The problem: Copy out all lines from the entries below in which "regulations" occurs.

Data records:
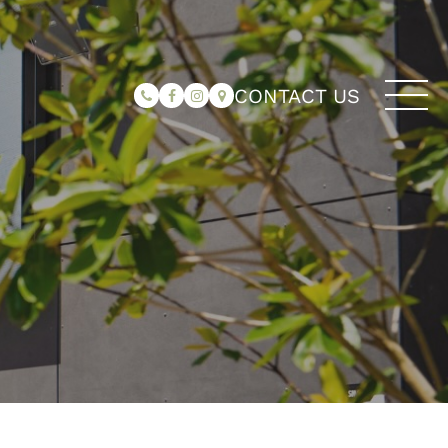
CONTACT US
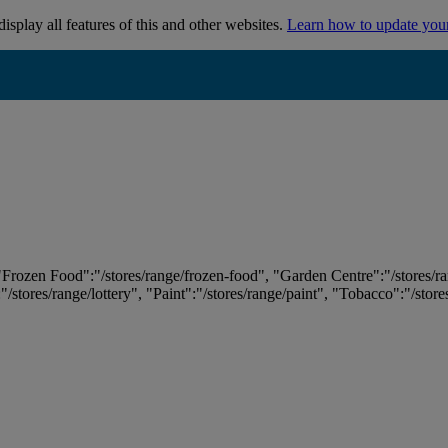
isplay all features of this and other websites.
Learn how to update you
 "Frozen Food":"/stores/range/frozen-food", "Garden Centre":"/stores/r
:"/stores/range/lottery", "Paint":"/stores/range/paint", "Tobacco":"/stor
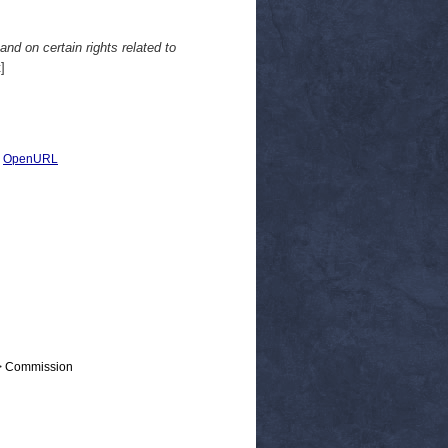
 and on certain rights related to
]
|
OpenURL
 > Commission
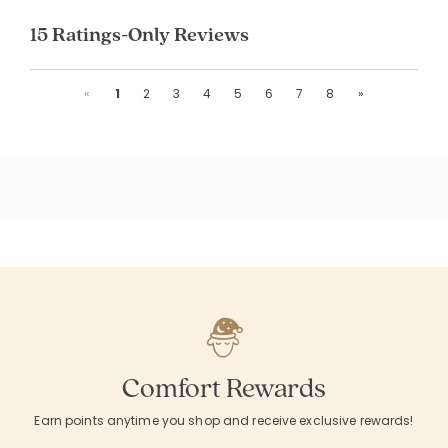
15 Ratings-Only Reviews
Previous
Next
«
1
2
3
4
5
6
7
8
»
Comfort Rewards
Earn points anytime you shop and receive exclusive rewards!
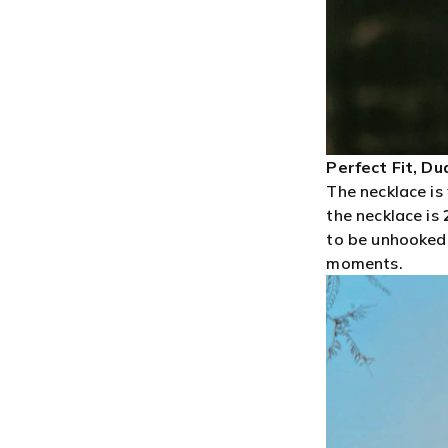
Perfect Fit, Du
The necklace is 
the necklace is
to be unhooked,
moments.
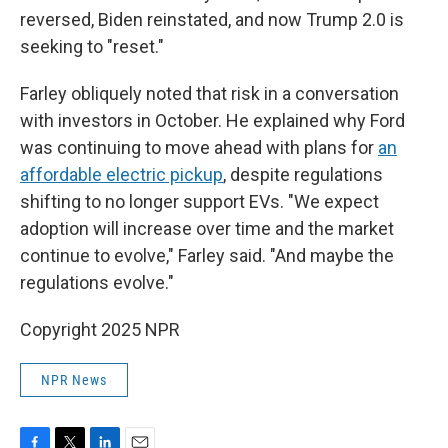
reversed, Biden reinstated, and now Trump 2.0 is
seeking to "reset."
Farley obliquely noted that risk in a conversation
with investors in October. He explained why Ford
was continuing to move ahead with plans for
an
affordable electric pickup
, despite regulations
shifting to no longer support EVs. "We expect
adoption will increase over time and the market
continue to evolve," Farley said. "And maybe the
regulations evolve."
Copyright 2025 NPR
NPR News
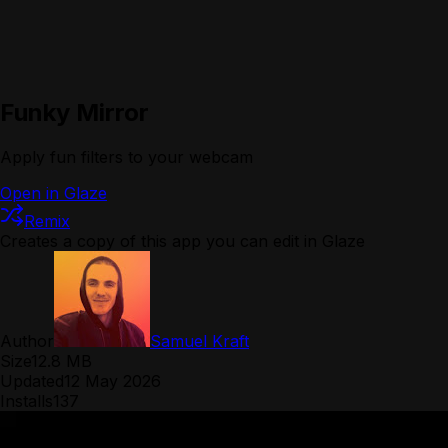
Funky Mirror
Apply fun filters to your webcam
Open in Glaze
Remix
Creates a copy of this app you can edit in Glaze
Author
Samuel Kraft
Size
12.8 MB
Updated
12 May 2026
Installs
137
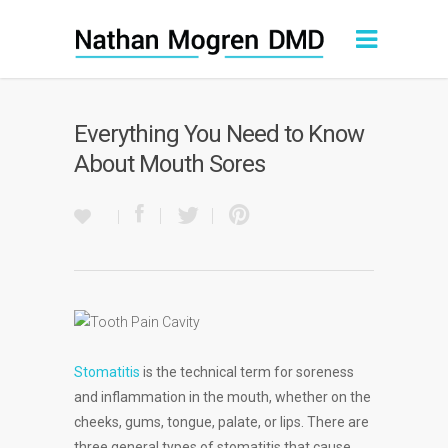
Everything You Need to Know
About Mouth Sores
Stomatitis
is the technical term for soreness
and inflammation in the mouth, whether on the
cheeks, gums, tongue, palate, or lips. There are
three general types of stomatitis that cause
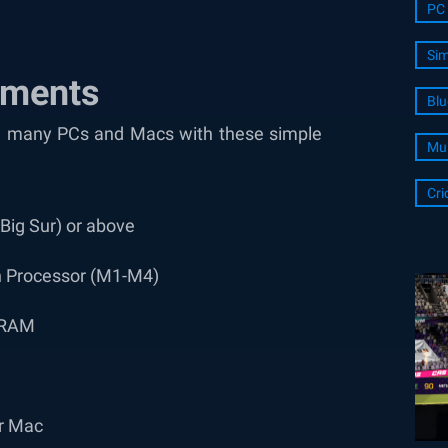
PC 
Sim
ements
Blu
 on many PCs and Macs with these simple
Mul
Cri
ig Sur) or above
on Processor (M1-M4)
f RAM
or Mac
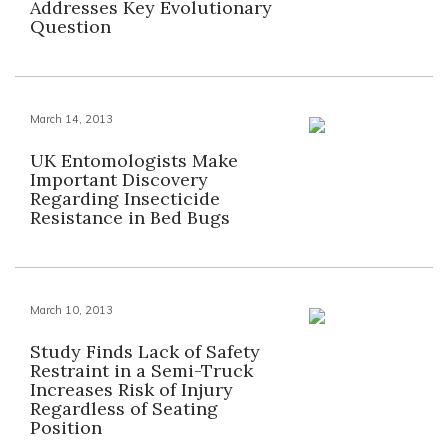
Addresses Key Evolutionary
Question
March 14, 2013
UK Entomologists Make
Important Discovery
Regarding Insecticide
Resistance in Bed Bugs
March 10, 2013
Study Finds Lack of Safety
Restraint in a Semi-Truck
Increases Risk of Injury
Regardless of Seating
Position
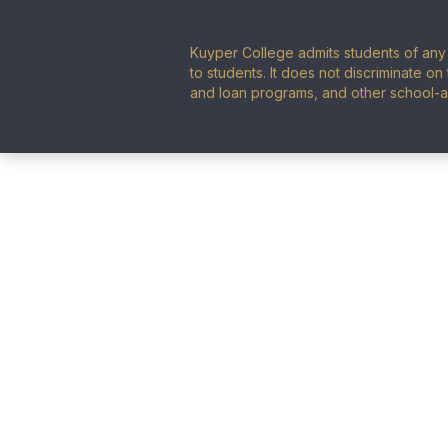
Kuyper College admits students of any r
to students. It does not discriminate on 
and loan programs, and other school-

Completed task:
, despite regulations
regulations evolve."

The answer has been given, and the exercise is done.